In einer Welt widerstreitender politischer Ideale ist es unglaublich schwierig, die Grenze zwischen Desinformation, Fehlinformation und bloß unbequemen Wahrheiten zu ziehen; und die Prämisse, dass politische Autoritäten am besten in der Lage sind, diese Grenze zu ziehen und die Realität leidenschaftslos zu identifizieren, missversteht das Wesen der Politik. Dies würde das Ideal, der Macht gegenüber die Wahrheit zu sagen, im Wesentlichen umkehren, was wiederum die fast unvermeidliche Folge hätte, legitime Opposition zu ersticken, notwendige Kritik zum Schweigen zu bringen und letztendlich autoritäre Tendenzen zu stärken – insbesondere angesichts der zweifelhaften Erfolgsbilanz vieler Regierungen, abweichende Meinungen zuzulassen.
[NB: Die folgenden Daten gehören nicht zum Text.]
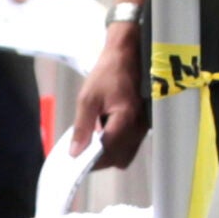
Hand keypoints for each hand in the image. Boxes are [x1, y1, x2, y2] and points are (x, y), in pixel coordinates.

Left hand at [73, 23, 149, 167]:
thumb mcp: (88, 98)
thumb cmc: (107, 73)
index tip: (76, 161)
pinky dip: (117, 145)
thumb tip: (75, 153)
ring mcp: (144, 127)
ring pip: (127, 154)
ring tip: (92, 142)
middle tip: (83, 151)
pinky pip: (131, 145)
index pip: (108, 151)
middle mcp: (139, 128)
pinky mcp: (144, 125)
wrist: (129, 56)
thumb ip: (82, 127)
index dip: (92, 160)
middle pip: (120, 158)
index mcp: (125, 119)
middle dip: (101, 160)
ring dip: (109, 153)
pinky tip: (104, 133)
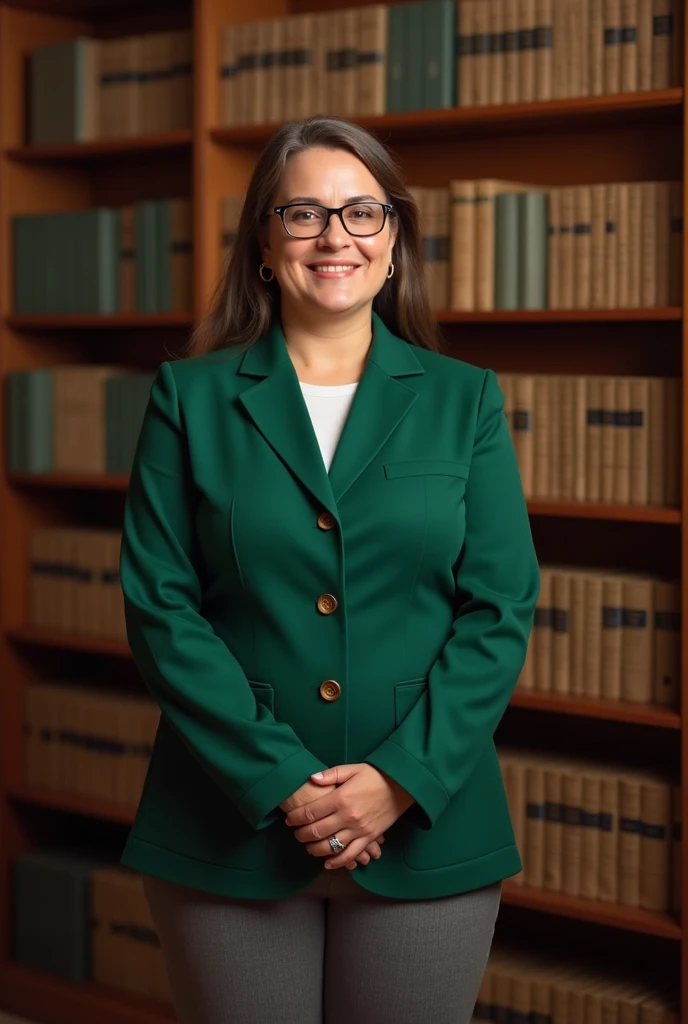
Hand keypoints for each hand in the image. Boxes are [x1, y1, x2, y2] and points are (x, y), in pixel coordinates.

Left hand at [284, 763, 414, 869]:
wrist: (401, 785)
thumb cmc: (375, 775)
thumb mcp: (352, 769)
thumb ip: (330, 774)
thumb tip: (312, 778)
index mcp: (341, 798)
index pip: (311, 812)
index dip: (297, 817)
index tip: (290, 819)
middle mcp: (348, 816)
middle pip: (317, 831)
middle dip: (302, 835)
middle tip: (296, 834)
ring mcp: (359, 829)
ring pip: (331, 846)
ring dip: (315, 849)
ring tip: (308, 847)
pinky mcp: (369, 837)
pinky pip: (351, 854)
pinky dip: (338, 862)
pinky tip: (327, 863)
Von der Politik zu verlangen, die Grenze zwischen Fakt und Fiktion zu ziehen, läuft im Grunde allzu oft darauf hinaus, die Schafe dem Wolf anzuvertrauen.

Auch demokratische Regierungen sollten sich Sorgen machen, da selbst gut gemeinte Versuche, die Politik durch die Einbindung vermeintlich objektiver Wissenschaft zu stärken, unbeabsichtigte negative Folgen haben können. Anstatt Ersteres zu isolieren, politisieren und delegitimieren sie Letzteres allzu oft – mit verheerenden Folgen für das politische Klima, den gesellschaftlichen Zusammenhalt und eine rationale Debatte. Beispielsweise ist die verschwommene Grenze zwischen staatlicher Autorität und der Rolle der Wissenschaft im Kampf gegen COVID-19 ein Grund zum Innehalten.

In einer sich ständig verändernden Welt wird die Wahrheit nicht vom Politischen profitieren ex kathedra Vorgaben, sondern aus der offenen Debatte und dem ungehinderten Zusammenspiel konkurrierender Meinungen.

Angesichts der alarmierenden Geschwindigkeit, mit der die Pressefreiheit weltweit schrumpft, ist es für wohlmeinende Regierungen eine dringendere Aufgabe, diesen offenen Gedankenaustausch zu gewährleisten und zu verteidigen, als die unmögliche Rolle eines universellen Richters der Realität zu übernehmen.

Meinungsfreiheit ist das Betriebssystem demokratischer Gesellschaften. Sie ist nicht nur das Ergebnis, sondern auch eine Voraussetzung der Demokratie.

In einer Welt, die jetzt von Fehlinformationen durchdrungen ist, gib mir nicht die Wahrheit. Geben Sie mir eine Debatte.